Ismael Cortinas kept the pistol pointed at the woman while he looked around the store. There was a fragile wooden shelf, half-eaten by termites, holding various products: soaps, condoms, insect repellent, bandages, batteries, packs of cigarettes. On his right in a cooler he could see sodas that promised happiness. Another cooler had beer and energy drinks. To his left, a tall and narrow display with snacks, cookies, and packaged sweets, all with their own health warnings. Atop a metal stepladder, on the highest rung, dozed a cat.
“Give me the money or I’ll kill you, you old bitch.”
“Oh, what happened to ‘Esteemed Madam?’ Did you forget that part?”
He really looked at her then. She’d lived some 50 miserable years. She had hard eyes, like women from the port, a permanent worry line between her eyebrows, and her hands hidden below the counter. But in this abandoned town, dusty and wild and at the end of the world, it was unthinkable that there could be a gun.
“What happened, asshole? Cat got your tongue?”
“Give me the money—everything you have.” His eyelids danced. He felt the weight of his 18 years, the choices he’d made.
“I think you suffer from an underdeveloped hippocampus. I told you no.”

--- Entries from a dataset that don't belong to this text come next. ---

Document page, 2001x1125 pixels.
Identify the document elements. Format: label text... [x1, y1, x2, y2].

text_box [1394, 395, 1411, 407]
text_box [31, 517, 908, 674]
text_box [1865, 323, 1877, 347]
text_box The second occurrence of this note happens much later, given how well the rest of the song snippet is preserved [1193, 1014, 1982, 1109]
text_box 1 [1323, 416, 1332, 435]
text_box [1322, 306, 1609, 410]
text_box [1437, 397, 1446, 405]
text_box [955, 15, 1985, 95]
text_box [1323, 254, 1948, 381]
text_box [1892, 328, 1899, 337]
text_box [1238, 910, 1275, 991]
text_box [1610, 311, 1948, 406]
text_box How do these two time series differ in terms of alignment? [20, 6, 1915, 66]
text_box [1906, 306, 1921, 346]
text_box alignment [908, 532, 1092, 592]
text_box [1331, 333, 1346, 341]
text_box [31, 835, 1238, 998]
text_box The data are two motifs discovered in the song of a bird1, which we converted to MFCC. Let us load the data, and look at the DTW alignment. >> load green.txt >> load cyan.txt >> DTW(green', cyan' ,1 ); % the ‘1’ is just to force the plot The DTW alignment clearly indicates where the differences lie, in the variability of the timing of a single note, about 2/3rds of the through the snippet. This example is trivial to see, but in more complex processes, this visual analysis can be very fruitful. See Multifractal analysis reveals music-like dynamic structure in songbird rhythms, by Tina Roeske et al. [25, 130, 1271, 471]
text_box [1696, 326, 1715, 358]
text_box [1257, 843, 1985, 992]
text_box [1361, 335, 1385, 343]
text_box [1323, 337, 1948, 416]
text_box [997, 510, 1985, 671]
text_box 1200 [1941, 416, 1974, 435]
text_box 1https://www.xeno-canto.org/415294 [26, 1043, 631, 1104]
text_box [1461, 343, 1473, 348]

Where had he heard hippocampus before? It was something mythological, he mused, but he wasn’t sure what exactly. Maybe Jessica had said the word once, reading to him from a children’s book on one of the nights when it was just the two of them—which was many nights before she started drinking. They’d watch anime together and she’d read him all kinds of stories, like mothers and sons do in normal families.
“And you’re not the flamingo.”
“What?”
“Goddammit, you’re done!”
The shot was heard all over town and reverberated through fields not yet sown. When the police arrived, the puddle of blood had congealed atop one of the ancient checkered floor tiles, most of them already puckered, as if the earth were sucking them down. The bodega owner, a retired police officer who was adored in the community, was despondent. She swore she hadn’t shot to kill. She never forgot that day and never went back to Dostoevsky. It took her weeks, months even, to sleep like she had before, through the night and without sudden lurches. And even then, she dreamed of a pink flamingo crossing just in front of her, flying with an unreal splendor.